Affirmed and Memorandum Opinion filed February 26, 2019
In The
Fourteenth Court of Appeals
NO. 14-18-00841-CV
IN THE INTEREST OF S.P. AKA. S., A CHILD
On Appeal from the 314th District Court
Harris County, Texas
Trial Court Cause No. 2018-00441J
MEMORANDUM OPINION
Appellant, W.E., appeals a final decree signed August 30, 2018, terminating
his parental rights to the child who is the subject of this suit.
Appellant’s appointed counsel filed a brief in which he concludes the appeal
is wholly frivolous and without merit. The brief meets the requirements of Anders v.
California, 386 U.S. 738, 87 S.Ct. 1396 (1967), presenting a professional evaluation
of the record demonstrating why there are no arguable grounds to be advanced. See
High v. State, 573 S.W.2d 807, 811–13 (Tex. Crim. App. 1978).
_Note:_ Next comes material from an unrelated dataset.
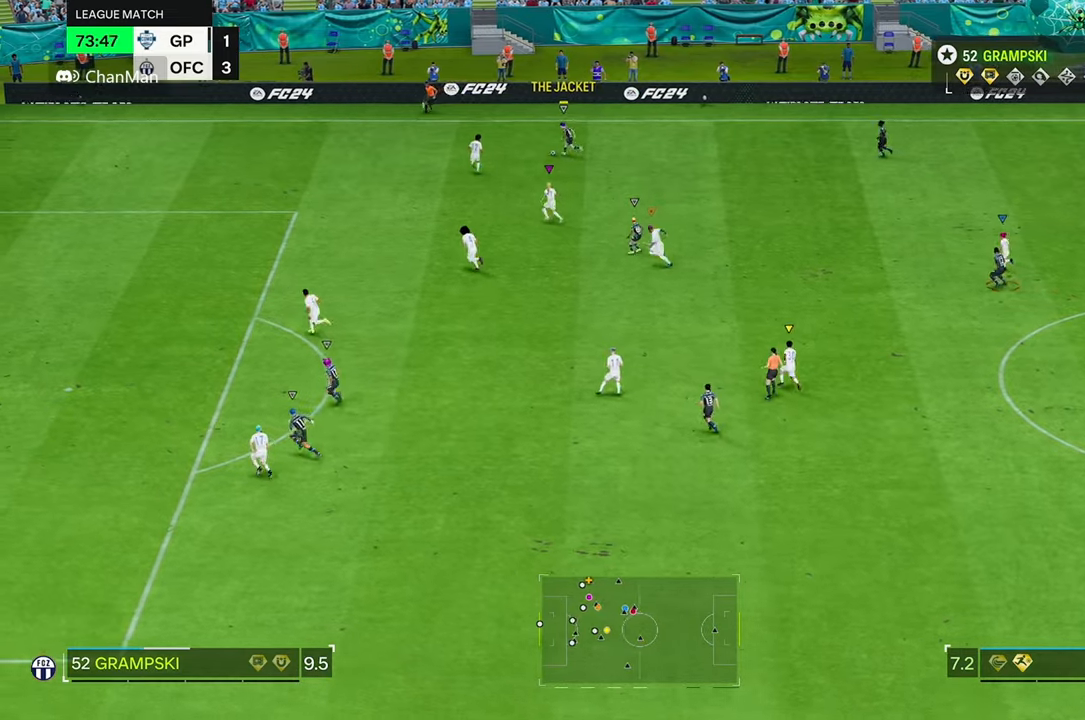
{"dt_ms": 500, "buttons": [], "left_stick": "center", "right_stick": "center", "events": []}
The Anders
procedures apply to an appeal from the termination of parental rights when an
appointed attorney concludes there are no non-frivolous issues to assert on appeal.
In re D.E.S., 135 S.W.3d 326, 329 (Tex. App.—Houston [14th Dist.] 2004, no pet.).
On December 3, 2018, appellant was notified of the right to file a pro se
response to the Anders brief. See Stafford v. State, 813 S.W.2d 503, 510 (Tex. Crim.
App. 1991); In re D.E.S., 135 S.W.3d at 329–30. More than thirty days have elapsed
and as of this date, no pro se response has been filed.
We have carefully reviewed the record and counsel’s brief and agree the
appeal is wholly frivolous and without merit. Further, we find no reversible error in
the record. A discussion of the brief would add nothing to the jurisprudence of the
state.
Accordingly, the judgment of the trial court is affirmed.
PER CURIAM
Panel consists of Chief Justice Frost and Justices Jewell and Bourliot.